In this section, using the method of sewing connection, we prove the existence of the solution about problem (2.1), (1.2) and give out the estimates of the remainder. The solution of (2.1), (1.2) may be considered as a solution which is smoothly connected by the solutions of the following auxiliary problems.

The left problem (\(0\leq t\leq t_{*}\)):

$$\begin{aligned}& \mu^{2} \bigl(y^{(1)}\bigr)''=F \bigl(y^{(1)}(t),\alpha(t-\sigma),t\bigr), \end{aligned}$$
(4.1)
$$\begin{aligned}& y^{(1)}(0,\mu)=\alpha(0),\qquad y^{(1)}(t_{*},\mu)= \phi_{2}(t_{*}). \end{aligned}$$
(4.2)

The middle problem (\(t_{*}\leq t\leq\sigma\)):

$$\begin{aligned}& \mu^{2}\bigl(y^{(2)}\bigr)''=F \bigl(y^{(2)}(t),\alpha(t-\sigma),t\bigr), \end{aligned}$$
(4.3)
$$\begin{aligned}& y^{(2)}(t_{*},\mu)=\phi_{2}(t_{*}),\qquad y^{(2)}( \sigma,\mu)=\bar{p}(\mu), \end{aligned}$$
(4.4)

where \(\bar{p}(\mu)=p_{0}+\mu(p_{1}+\delta)\). Here, we do not expand the parameter \(t_{*}\). δ is a parameter.

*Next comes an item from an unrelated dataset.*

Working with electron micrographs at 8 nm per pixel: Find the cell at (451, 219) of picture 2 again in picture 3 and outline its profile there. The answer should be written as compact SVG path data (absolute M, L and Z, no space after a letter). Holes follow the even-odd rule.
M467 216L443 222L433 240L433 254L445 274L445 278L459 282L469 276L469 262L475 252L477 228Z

The right problem (\(\sigma\leq t\leq T\)):

$$\begin{aligned}& \mu^{2}\bigl(y^{(3)}\bigr)''=F \bigl(y^{(3)}(t),y^{(1)}(t-\sigma,\mu),t\bigr), \end{aligned}$$
(4.5)
$$\begin{aligned}& y^{(3)}(\sigma,\mu)=\bar{p}(\mu),\qquad y^{(3)}(T, \mu)=y^{T}, \end{aligned}$$
(4.6)

where \(\bar{p}(\mu)=p_{0}+\mu(p_{1}+\delta)\).

The problems (4.1), (4.2), (4.3), (4.4), and (4.5), (4.6) are all boundary layer problems, so their solutions exist and have the following form:

$$\begin{aligned}& y^{(1)}(t,\mu)=\varphi_{1}(t)+\Pi_{0}y( \tau_{0})+Q^{(-)}_{0}y(\tau _{*})+O(\mu), \end{aligned}$$
(4.7)
$$\begin{aligned}& y^{(2)}(t,\mu)=\varphi_{3}(t)+Q^{(+)}_{0}y( \tau_{*})+\bar{Q}^{(-)}_{0}y(\tau _{\sigma})+O( \mu), \end{aligned}$$
(4.8)
$$\begin{aligned}& y^{(3)}(t,\mu)=\psi_{1}(t)+\bar{Q}^{(+)}_{0}y( \tau_{\sigma})+R_{0}y(\tau _{T})+O( \mu). \end{aligned}$$
(4.9)

Considering (4.2) and (4.4), we see

$$ y^{(1)}(t_{*},\mu)=y^{(2)}(t_{*},\mu),\quad t_{*}\in(0,1), $$
(4.10)

which implies that \(y(t,\mu)\) is continuous at \(t=t_{*}\). Therefore, \(t_{*}\) can be determined by the following formula:

$$ z^{(1)}(t_{*},\mu)=z^{(2)}(t_{*},\mu). $$
(4.11)

It yields

$$ \Delta(t_{*})=H(t_{*})+O(\mu)=H(t_{0})+\frac{d}{dt}H(t_{0}) (t_{*}-t_{0})+O\bigl((t_{*}-t_{0})^{2}\bigr)+O( \mu), $$
(4.12)

where \(t_{0}\) is known by (3.9). Let \(t_{*}=t_{0}\pm k\mu\) and put it into (4.12), we obtain

$$ \Delta(t_{0}\pm k \mu)=\pm k\mu\frac{d}{dt}H(t_{0})+O( \mu). $$
(4.13)

Let k in (4.13) be sufficiently large and select μ sufficiently small, then the symbols of the right-hand side of (4.13) are different. By virtue of the intermediate value theorem, there exists \(\bar{t}_{*}\in(t_{0}-k\mu,t_{0}+k\mu)\) such that \(\Delta(\bar{t}_{*})=0\). So (4.11) holds, and \(\bar{t}_{*}=t_{0}+O(\mu)\).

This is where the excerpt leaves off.